What you are asked to do :: In the output, include exactly the lines from the beginning of the records up to and including the one that contains "bisher laut Vorbrodt", and leave out the pictures.

Collected data
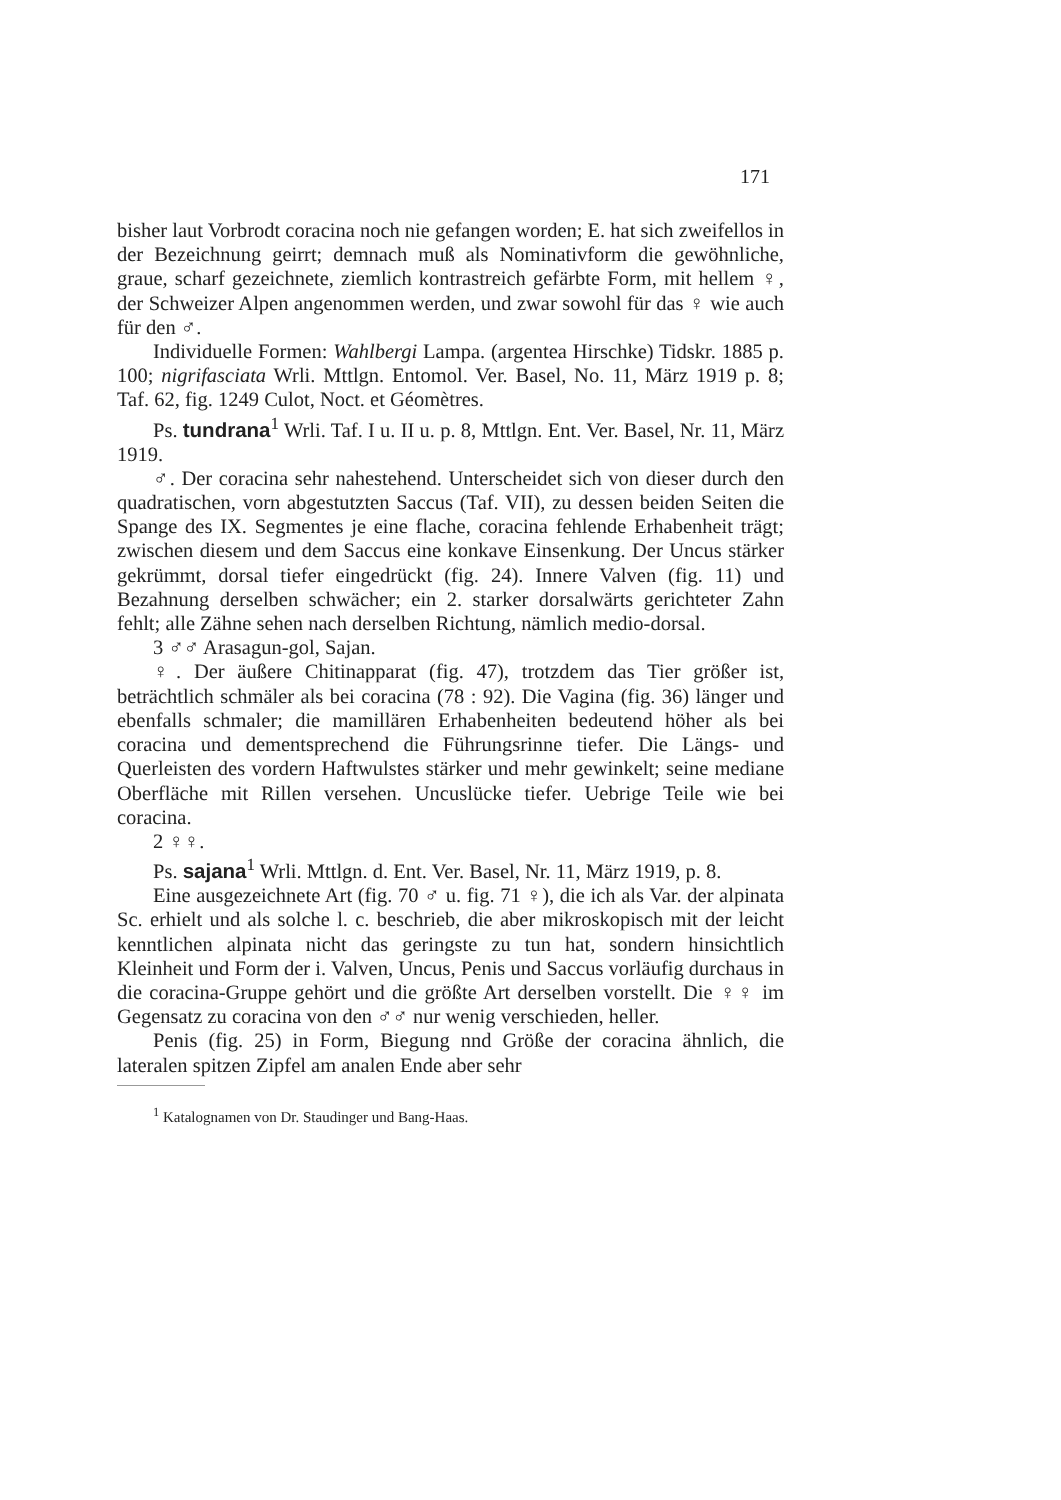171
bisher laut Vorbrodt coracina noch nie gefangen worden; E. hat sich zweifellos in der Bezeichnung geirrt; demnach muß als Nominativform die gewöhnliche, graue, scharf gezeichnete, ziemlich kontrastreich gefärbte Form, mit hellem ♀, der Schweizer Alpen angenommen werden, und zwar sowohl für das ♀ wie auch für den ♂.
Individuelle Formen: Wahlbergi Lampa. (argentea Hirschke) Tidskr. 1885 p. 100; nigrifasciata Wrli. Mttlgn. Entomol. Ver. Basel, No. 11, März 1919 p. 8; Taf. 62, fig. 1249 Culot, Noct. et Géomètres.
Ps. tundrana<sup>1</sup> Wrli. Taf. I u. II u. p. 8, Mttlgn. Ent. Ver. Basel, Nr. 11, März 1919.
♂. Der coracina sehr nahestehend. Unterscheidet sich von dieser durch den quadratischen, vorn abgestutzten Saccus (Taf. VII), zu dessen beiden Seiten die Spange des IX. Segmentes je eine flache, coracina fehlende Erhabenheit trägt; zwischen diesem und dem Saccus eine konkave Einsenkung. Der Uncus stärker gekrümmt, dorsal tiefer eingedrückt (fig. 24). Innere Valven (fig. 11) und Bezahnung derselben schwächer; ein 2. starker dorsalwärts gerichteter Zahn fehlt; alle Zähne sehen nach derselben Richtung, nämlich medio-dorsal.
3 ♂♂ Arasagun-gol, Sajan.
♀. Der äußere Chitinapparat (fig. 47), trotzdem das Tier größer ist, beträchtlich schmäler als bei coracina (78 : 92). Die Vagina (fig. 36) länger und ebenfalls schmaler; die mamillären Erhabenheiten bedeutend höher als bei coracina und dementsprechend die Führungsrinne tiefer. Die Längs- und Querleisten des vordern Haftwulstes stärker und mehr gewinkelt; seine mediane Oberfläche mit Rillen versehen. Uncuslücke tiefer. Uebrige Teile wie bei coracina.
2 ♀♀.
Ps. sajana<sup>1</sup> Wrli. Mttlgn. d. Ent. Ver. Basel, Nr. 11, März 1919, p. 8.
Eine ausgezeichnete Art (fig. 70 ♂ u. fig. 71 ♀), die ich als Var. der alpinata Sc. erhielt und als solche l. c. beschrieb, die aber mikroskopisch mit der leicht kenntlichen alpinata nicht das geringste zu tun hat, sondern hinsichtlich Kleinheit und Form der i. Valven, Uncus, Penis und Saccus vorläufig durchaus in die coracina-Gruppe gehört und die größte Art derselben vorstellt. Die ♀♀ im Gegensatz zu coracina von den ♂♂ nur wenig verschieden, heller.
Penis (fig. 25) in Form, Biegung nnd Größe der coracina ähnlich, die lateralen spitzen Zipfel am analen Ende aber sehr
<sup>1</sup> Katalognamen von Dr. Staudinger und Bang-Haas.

Task output ::
171
bisher laut Vorbrodt coracina noch nie gefangen worden; E. hat sich zweifellos in der Bezeichnung geirrt; demnach muß als Nominativform die gewöhnliche, graue, scharf gezeichnete, ziemlich kontrastreich gefärbte Form, mit hellem ♀, der Schweizer Alpen angenommen werden, und zwar sowohl für das ♀ wie auch für den ♂.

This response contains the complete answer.